On the other hand, if Sitharaman makes a provision for a duty cut when the crude price hits a century, there will be fiscal pressure. With assembly polls looming in five states, a fuel price hike is off the counter for almost three months, building pressure on the margins of PSU retailers even as global crude prices trek northwards.
The benchmark Brent has jumped to over $90 per barrel from a low of $65.88 on December 2, 2021. Analysts have forecast that it could cross $100-105 per barrel soon amidst growing tension in Eastern Europe and West Asia.
The prices could spike to $125 per barrel if the conflict escalates into war or the US carries out its threat of imposing sanctions against Russia and there is retaliatory action by Moscow.
Analysts said Russia’s move would impact gas supplies to Europe which would boost demand for oil. With oil cartel Opec giving no indication of increasing production, the crude price could spike further.
Sanctions would also impact global crude supplies as Russia is a major oil exporter. The Modi government has benefitted from low crude prices despite the pandemic. It had increased the duties on petrol and diesel, with Indian consumers denied the benefit of a slump in global oil prices.
The hike in duties had resulted in central excise collection on petrol and diesel increasing steeply to Rs 3.72 lakh crore in 2020-21 from Rs 2.42 lakh crore in 2016-17 and Rs 1.37 lakh crore in 2014-15.
The hike improved its finances and brought down the fiscal deficit gradually. However, higher government spending to arrest the pandemic-induced slowdown worsened the deficit to 9.3 per cent of GDP in 2020-21. In the current fiscal, economists expect the government to meet its fiscal deficit target of 6.8 per cent of GDP.
The dependence on overseas supplies in a high-priced oil market leaves India vulnerable to higher inflation and a weaker rupee. The crude import bill is expected at a record $111 billion this fiscal, which will worsen the current account deficit. The budget for the current fiscal had assumed oil prices will hover around the $65-per-barrel mark.

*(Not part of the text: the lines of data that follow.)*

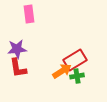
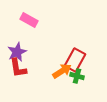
pink rectangle: moved 6 px down; rotated 54 degrees counterclockwise
purple star: moved 3 px down; rotated 18 degrees counterclockwise
red rectangle: rotated 30 degrees counterclockwise
green cross: rotated 24 degrees clockwise
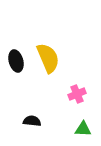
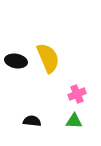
black ellipse: rotated 65 degrees counterclockwise
green triangle: moved 9 px left, 8 px up
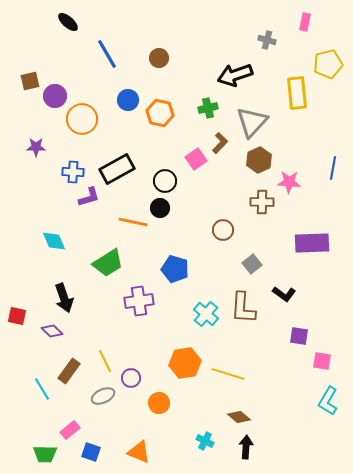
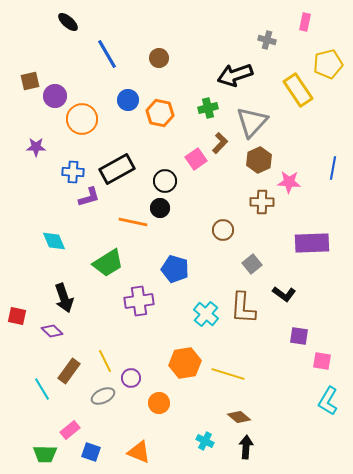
yellow rectangle at (297, 93): moved 1 px right, 3 px up; rotated 28 degrees counterclockwise
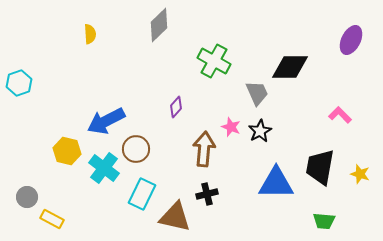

Not only rising prices feed into inflation but also increase LPG and kerosene subsidies. Retail inflation has already risen to a five-month high of 5.59 per cent in December, while wholesale inflation rose to 13.56 per in the month.
Retail inflation, monitored by the RBI for its policy action, is marginally below the central bank’s tolerance level of 6 per cent.
Madan Sabnavis, chief economist, Bank of Baroda, said a 10 per cent increase in crude oil would push up WPI by 0.9-1 per cent and CPI 0.4 per cent to 0.6 per cent, while CAD is likely to increase by 15 billion or 0.4 per cent of GDP. This will have a negative impact on the rupee.
“Higher crude prices will mean higher revenue for the states under unchanged excise duty conditions. With crude prices going up the subsidy on LPG and kerosene will increase, though this may not be very significant.”
If oil prices stay at higher levels, the RBI can hike rates more quickly, experts said.